● Consigne A:
D'après l'extrait de page sur la convertibilité du dinar, en quelle année la Tunisie a-t-elle engagé le processus de convertibilité courante ?
● Consigne B:
Recopiez telles quelles les lignes de la liste, depuis sa première ligne jusqu'à la ligne contenant « ической рутины. Все », celle-ci comprise.

La convertibilité totale du dinar - Un vaste et ambitieux programme
Par Ezzeddine SAIDANE (Conseiller financier )
Le projet de rendre le dinar tunisien totalement convertible est sans doute un des points les plus importants du programme électoral 2004-2009 de Monsieur le Président de la République Zine El Abidine Ben Ali, et notamment de la partie économique de ce programme. Le dinar totalement convertible, est-ce une fin en soi ou plutôt un outil de politique économique et monétaire? Peut-on décréter la convertibilité totale du dinar ou s’agit-il là de tout un vaste programme et des ambitions en termes de réalisations et de performances économiques? Quelles sont enfin les conditions préalables qu’il faut réunir afin d’engager avec succès un processus de convertibilité totale de la monnaie?
- Convertibilité courante
Il est important de rappeler au préalable que la Tunisie est
actuellement au stade de la convertibilité courante. Ce processus
engagé depuis 1992 a abouti a un succès incontestable. Les
performances de l’économie tunisienne pendant la période
1992- 2004 en témoignent aussi bien en termes de croissance économique
qu’en termes de préservation des grands équilibres de l’économie.
En effet, tout en enregistrant de très bonnes performances, l’économie
tunisienne garde des fondamentaux tout à fait corrects : dette extérieure,
service de la dette, déficit de la balance des paiements courants,
déficit du budget de l’Etat, taux d’inflation etc. Il est évident
cependant que certains défis subsistent, notamment en matière
de rythme de création d’emplois, de taux d’épargne et d’investissement
(étranger et local) et de performance du système bancaire
et financier. Ce sont ces défis mais aussi les ambitions que se
donne la Tunisie qui justifient l’objectif de la convertibilité
totale du dinar. Il y a ainsi de toute évidence des degrés
de convertibilité, et une bonne manière de les illustrer
serait probablement de les relier à la structure de la balance des
paiements.
- La balance des paiements
En termes simples, la balance des paiements est un compte de la nation
qui enregistre l’ensemble des transactions faites en une année par
le pays avec l’extérieur (le reste du monde). Cette balance se compose
en effet de quatre niveaux:
1) le premier niveau enregistre les opérations d’importation
et d’exportation de marchandises. Le solde de ce niveau est le déficit
(solde négatif) ou l’excédent (solde positif) de la balance
commerciale (biens) ;
2) le deuxième niveau enregistre les opérations d’importation
et d’exportation de services. Le solde de ce niveau est le déficit
(solde négatif) ou l’excédent (solde positif) de la balance
des services. Le cumul des soldes de ces deux premiers niveaux est le solde
de la balance des biens et des services ;
3) le troisième niveau enregistre les opérations de transfert
de toutes sortes et notamment les transferts (dans les deux sens) relatifs
aux revenus du travail ou du capital. Le cumul des soldes de ces trois
niveaux donne le solde de la balance des paiements courants, appelés
aussi le solde courant; et suivant le sens (négatif ou positif)
il est aussi appelé le déficit courant ou l’excédent
courant.
La convertibilité courante concerne l’ensemble des opérations
enregistrées par ces trois premiers niveaux de la balance des paiements,
et elle concerne principalement les entreprises.

● Liste fournie:
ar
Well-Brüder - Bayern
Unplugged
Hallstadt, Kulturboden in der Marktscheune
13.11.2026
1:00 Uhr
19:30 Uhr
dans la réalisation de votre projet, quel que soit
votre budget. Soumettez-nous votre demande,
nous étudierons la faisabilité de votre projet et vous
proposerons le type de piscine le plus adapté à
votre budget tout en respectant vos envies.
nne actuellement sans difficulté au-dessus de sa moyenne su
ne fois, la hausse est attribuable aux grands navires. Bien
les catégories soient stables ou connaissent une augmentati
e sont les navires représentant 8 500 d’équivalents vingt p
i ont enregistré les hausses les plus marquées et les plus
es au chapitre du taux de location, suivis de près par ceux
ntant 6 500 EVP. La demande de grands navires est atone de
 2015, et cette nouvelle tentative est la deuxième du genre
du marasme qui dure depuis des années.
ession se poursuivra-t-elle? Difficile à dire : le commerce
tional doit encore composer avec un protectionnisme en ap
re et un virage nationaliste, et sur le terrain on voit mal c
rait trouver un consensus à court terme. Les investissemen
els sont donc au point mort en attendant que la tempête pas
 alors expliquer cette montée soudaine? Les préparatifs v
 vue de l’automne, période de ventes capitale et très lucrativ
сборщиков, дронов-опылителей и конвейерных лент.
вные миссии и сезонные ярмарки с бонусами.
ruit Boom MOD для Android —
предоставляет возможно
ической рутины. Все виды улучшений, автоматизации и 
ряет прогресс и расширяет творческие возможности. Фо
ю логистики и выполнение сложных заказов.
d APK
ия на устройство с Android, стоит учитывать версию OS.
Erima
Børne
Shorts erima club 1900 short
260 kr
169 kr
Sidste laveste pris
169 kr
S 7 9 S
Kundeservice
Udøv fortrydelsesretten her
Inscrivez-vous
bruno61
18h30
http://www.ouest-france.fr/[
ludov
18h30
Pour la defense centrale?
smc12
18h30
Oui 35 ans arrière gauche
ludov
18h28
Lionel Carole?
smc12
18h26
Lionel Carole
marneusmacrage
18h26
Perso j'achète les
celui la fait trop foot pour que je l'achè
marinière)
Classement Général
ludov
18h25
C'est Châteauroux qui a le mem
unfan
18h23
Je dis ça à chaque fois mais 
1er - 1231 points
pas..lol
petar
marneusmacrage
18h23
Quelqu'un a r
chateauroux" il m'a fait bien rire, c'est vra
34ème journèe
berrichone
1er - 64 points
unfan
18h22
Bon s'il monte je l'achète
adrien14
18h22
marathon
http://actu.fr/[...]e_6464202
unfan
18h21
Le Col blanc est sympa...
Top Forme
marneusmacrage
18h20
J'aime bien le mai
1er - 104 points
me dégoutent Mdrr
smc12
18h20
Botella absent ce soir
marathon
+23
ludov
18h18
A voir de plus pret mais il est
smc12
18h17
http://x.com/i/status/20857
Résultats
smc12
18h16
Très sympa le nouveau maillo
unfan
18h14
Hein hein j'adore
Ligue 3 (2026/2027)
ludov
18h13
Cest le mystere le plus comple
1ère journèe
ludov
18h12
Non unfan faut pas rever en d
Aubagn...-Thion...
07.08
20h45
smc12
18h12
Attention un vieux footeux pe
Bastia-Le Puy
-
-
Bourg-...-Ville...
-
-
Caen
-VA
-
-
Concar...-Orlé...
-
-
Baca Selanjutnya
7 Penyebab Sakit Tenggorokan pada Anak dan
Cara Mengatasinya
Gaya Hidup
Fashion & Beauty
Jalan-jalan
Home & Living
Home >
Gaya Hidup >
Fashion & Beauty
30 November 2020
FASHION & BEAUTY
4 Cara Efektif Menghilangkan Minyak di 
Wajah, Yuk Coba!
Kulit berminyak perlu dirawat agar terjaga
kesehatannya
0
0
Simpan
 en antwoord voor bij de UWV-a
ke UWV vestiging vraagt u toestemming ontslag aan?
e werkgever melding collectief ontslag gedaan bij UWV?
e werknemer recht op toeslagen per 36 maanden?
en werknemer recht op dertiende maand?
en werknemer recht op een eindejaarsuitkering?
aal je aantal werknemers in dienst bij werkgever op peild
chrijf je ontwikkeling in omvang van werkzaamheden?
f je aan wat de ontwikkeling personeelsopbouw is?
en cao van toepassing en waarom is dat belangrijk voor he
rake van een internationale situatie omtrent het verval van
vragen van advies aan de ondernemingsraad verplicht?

● Zone de réponse A:
En 1992.

● Zone de réponse B:
ar
Well-Brüder - Bayern
Unplugged
Hallstadt, Kulturboden in der Marktscheune
13.11.2026
1:00 Uhr
19:30 Uhr
dans la réalisation de votre projet, quel que soit
votre budget. Soumettez-nous votre demande,
nous étudierons la faisabilité de votre projet et vous
proposerons le type de piscine le plus adapté à
votre budget tout en respectant vos envies.
nne actuellement sans difficulté au-dessus de sa moyenne su
ne fois, la hausse est attribuable aux grands navires. Bien
les catégories soient stables ou connaissent une augmentati
e sont les navires représentant 8 500 d’équivalents vingt p
i ont enregistré les hausses les plus marquées et les plus
es au chapitre du taux de location, suivis de près par ceux
ntant 6 500 EVP. La demande de grands navires est atone de
 2015, et cette nouvelle tentative est la deuxième du genre
du marasme qui dure depuis des années.
ession se poursuivra-t-elle? Difficile à dire : le commerce
tional doit encore composer avec un protectionnisme en ap
re et un virage nationaliste, et sur le terrain on voit mal c
rait trouver un consensus à court terme. Les investissemen
els sont donc au point mort en attendant que la tempête pas
 alors expliquer cette montée soudaine? Les préparatifs v
 vue de l’automne, période de ventes capitale et très lucrativ
сборщиков, дронов-опылителей и конвейерных лент.
вные миссии и сезонные ярмарки с бонусами.
ruit Boom MOD для Android —
предоставляет возможно
ической рутины. Все виды улучшений, автоматизации и 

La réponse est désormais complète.